PAGE EXCERPT section start

Sheryl Sandberg: 'I don't know anyone who has been handed only roses'
Facebook's Sandberg on coping with the sudden death of her husband Dave Goldberg and why she wrote her new book 'Option B'
Sheryl Sandberg and her husband, Dave Goldberg, during a trip to Italy.
Two years ago next Monday, while on a weekend break in Mexico with her husband, Sheryl Sandberg suddenly realised he had been missing for several hours. After a frantic race to the gym, she found him lying on the floor, his face blue, his head in a pool of blood.
Early reports claiming he had died from a fall off an exercise machine were false.
All Dave Goldberg’s wealth as chief executive of a $1 billion tech company, all her wealth and power as the chief operating officer of Facebook, had failed to protect them. Her husband of 11 years, the love of her life and father of their two small children was dead from an undiagnosed cardiac arrhythmia at just 47.
Asked in an email interview with The Irish Times about the immediate aftermath of her husband’s death, she describes “the void” as “a black hole that filled my heart and lungs, making it hard to think or even breathe”.
Those who have struggled, breathless, through grief’s shockingly abrupt visitations, will find familiar notes here. The music that is suddenly unbearable, the film where the main character’s spouse dies a few minutes in, the chronic sleeplessness, the crumbling self-confidence, the gnawing fear that her children will never be fully happy and joyful again.
“Grief is a demanding companion . . . simmering, lingering, festering. Then, like a wave, it would rise up and pulse through me, as if it were going to tear my heart right out of my body.”
Inevitably, there are the loved ones who disappointed her. “I think we all go through that . . . there are people who I was close to and am now not as close to. Very few, but there’s a few,” she told one interviewer.
And there are the acquaintances who never had a thought that was left unsaid.
A couple of weeks after Dave’s death, a woman in her 60s wrote to her, saying she was some way ahead of Sandberg on “this sad widow’s path” and wished she had some good advice to offer. But, “try as I might, I can’t come up with a single thing that I know will help you”.
“That letter, no doubt sent with the best of intentions”, says Sandberg, “destroyed my hope that the pain would someday fade. I felt the void closing in on me, the years stretching before me endless and empty.”
Return to work
Her return to work 10 days after her husband’s death, to Facebook HQ’s vast open-plan offices in northern California, was met with silence. Her young tech colleagues had no idea what to say. The woman who had long encouraged people to bring their “whole selves” to work now found her own “whole self” was so freaking sad. As the Jewish mourning period of 30 days came to a close, she did something completely out of character. In her desperation, she wrote an unfiltered account of her grief and posted it on Facebook.
I had tried unsuccessfully to keep journals for my entire life, but in the five months between Dave dying and the first birthday he missed, I wrote over 100,000 words
An avalanche of heartbroken posters responded and Sandberg no longer felt so isolated. Asked about the importance of the “grief diary” she kept she says: “Journaling helped immensely. I had tried unsuccessfully to keep journals for my entire life, but in the five months between Dave dying and the first birthday he missed, I wrote over 100,000 words. They poured out of me. If I didn’t write in my journal every few days, I felt like I would burst.”
It was only later when she and her co-author, psychologist Adam Grant, were doing the research for the book that she learned how important “journaling” can be for recovering from trauma and grief.

PAGE EXCERPT section end
DATA SHOWN section start

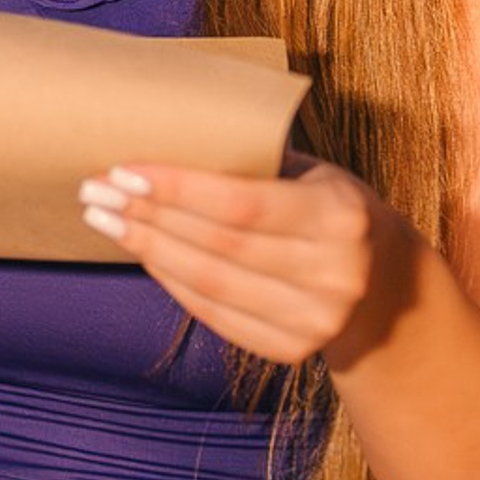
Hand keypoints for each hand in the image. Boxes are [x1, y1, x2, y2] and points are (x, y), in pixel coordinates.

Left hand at [76, 152, 412, 366]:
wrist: (385, 285)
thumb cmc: (327, 206)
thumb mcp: (310, 172)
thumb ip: (252, 159)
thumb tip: (160, 127)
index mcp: (339, 216)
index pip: (241, 203)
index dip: (177, 189)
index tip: (122, 170)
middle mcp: (335, 275)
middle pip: (218, 246)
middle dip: (147, 216)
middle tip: (94, 191)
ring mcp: (316, 321)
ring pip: (210, 284)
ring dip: (147, 249)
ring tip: (103, 220)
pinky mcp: (292, 351)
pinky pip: (215, 316)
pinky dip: (171, 283)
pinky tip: (141, 253)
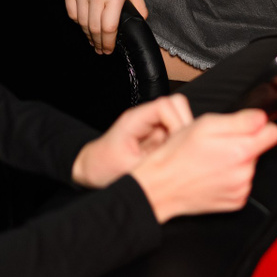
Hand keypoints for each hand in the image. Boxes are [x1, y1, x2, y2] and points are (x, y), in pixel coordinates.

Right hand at [63, 0, 145, 55]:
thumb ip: (138, 3)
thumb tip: (141, 20)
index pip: (109, 28)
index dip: (109, 43)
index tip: (109, 50)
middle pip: (94, 29)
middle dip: (99, 43)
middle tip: (102, 50)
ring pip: (81, 23)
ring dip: (88, 34)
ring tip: (93, 39)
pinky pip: (71, 12)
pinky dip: (77, 21)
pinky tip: (83, 24)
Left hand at [73, 94, 194, 187]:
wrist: (91, 170)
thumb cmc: (103, 167)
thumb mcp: (128, 167)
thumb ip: (154, 161)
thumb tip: (178, 159)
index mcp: (136, 119)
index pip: (167, 105)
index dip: (177, 122)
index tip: (178, 143)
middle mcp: (146, 118)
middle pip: (178, 107)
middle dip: (185, 128)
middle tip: (182, 151)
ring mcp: (153, 127)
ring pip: (181, 121)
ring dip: (184, 138)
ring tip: (176, 158)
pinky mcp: (158, 138)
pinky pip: (177, 135)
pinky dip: (181, 146)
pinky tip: (174, 161)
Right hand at [129, 109, 276, 221]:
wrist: (161, 187)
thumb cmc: (178, 154)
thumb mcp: (205, 125)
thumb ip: (240, 120)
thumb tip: (262, 118)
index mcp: (241, 151)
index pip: (273, 133)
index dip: (260, 126)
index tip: (250, 126)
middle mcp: (245, 173)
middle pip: (258, 149)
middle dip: (242, 143)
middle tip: (216, 144)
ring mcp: (241, 189)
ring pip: (249, 166)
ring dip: (235, 161)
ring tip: (211, 160)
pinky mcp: (235, 202)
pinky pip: (241, 183)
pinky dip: (230, 178)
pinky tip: (212, 175)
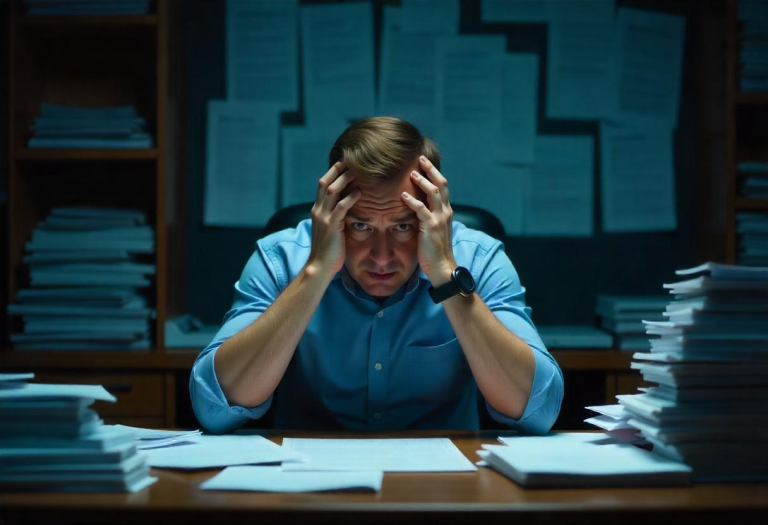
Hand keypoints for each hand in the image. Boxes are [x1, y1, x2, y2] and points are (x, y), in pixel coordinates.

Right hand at [306, 160, 361, 276]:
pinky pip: (340, 208)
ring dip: (345, 179)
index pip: (323, 184)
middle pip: (326, 182)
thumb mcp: (330, 228)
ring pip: (332, 191)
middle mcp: (318, 210)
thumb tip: (346, 206)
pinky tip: (360, 192)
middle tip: (352, 159)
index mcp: (317, 209)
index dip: (333, 171)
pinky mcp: (331, 226)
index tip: (345, 162)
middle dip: (338, 169)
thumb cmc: (329, 249)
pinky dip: (350, 198)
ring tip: (358, 171)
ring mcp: (323, 217)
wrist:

DATA SHOWN section end

> [ACTIVITIES]
[A] From the Sheryl Sandberg article, repeat the passage that begins with the words containing "All Dave Goldberg’s" and ends with "and joyful again.".
[B] Translate this sentence from the Sheryl Sandberg article into Spanish: "Her young tech colleagues had no idea what to say."

> [RESPONSES BY ITEM NUMBER]
[A]
All Dave Goldberg’s wealth as chief executive of a $1 billion tech company, all her wealth and power as the chief operating officer of Facebook, had failed to protect them. Her husband of 11 years, the love of her life and father of their two small children was dead from an undiagnosed cardiac arrhythmia at just 47.
Asked in an email interview with The Irish Times about the immediate aftermath of her husband’s death, she describes “the void” as “a black hole that filled my heart and lungs, making it hard to think or even breathe”.
Those who have struggled, breathless, through grief’s shockingly abrupt visitations, will find familiar notes here. The music that is suddenly unbearable, the film where the main character’s spouse dies a few minutes in, the chronic sleeplessness, the crumbling self-confidence, the gnawing fear that her children will never be fully happy and joyful again.

[B] Sus jóvenes colegas del sector tecnológico no tenían idea de qué decir.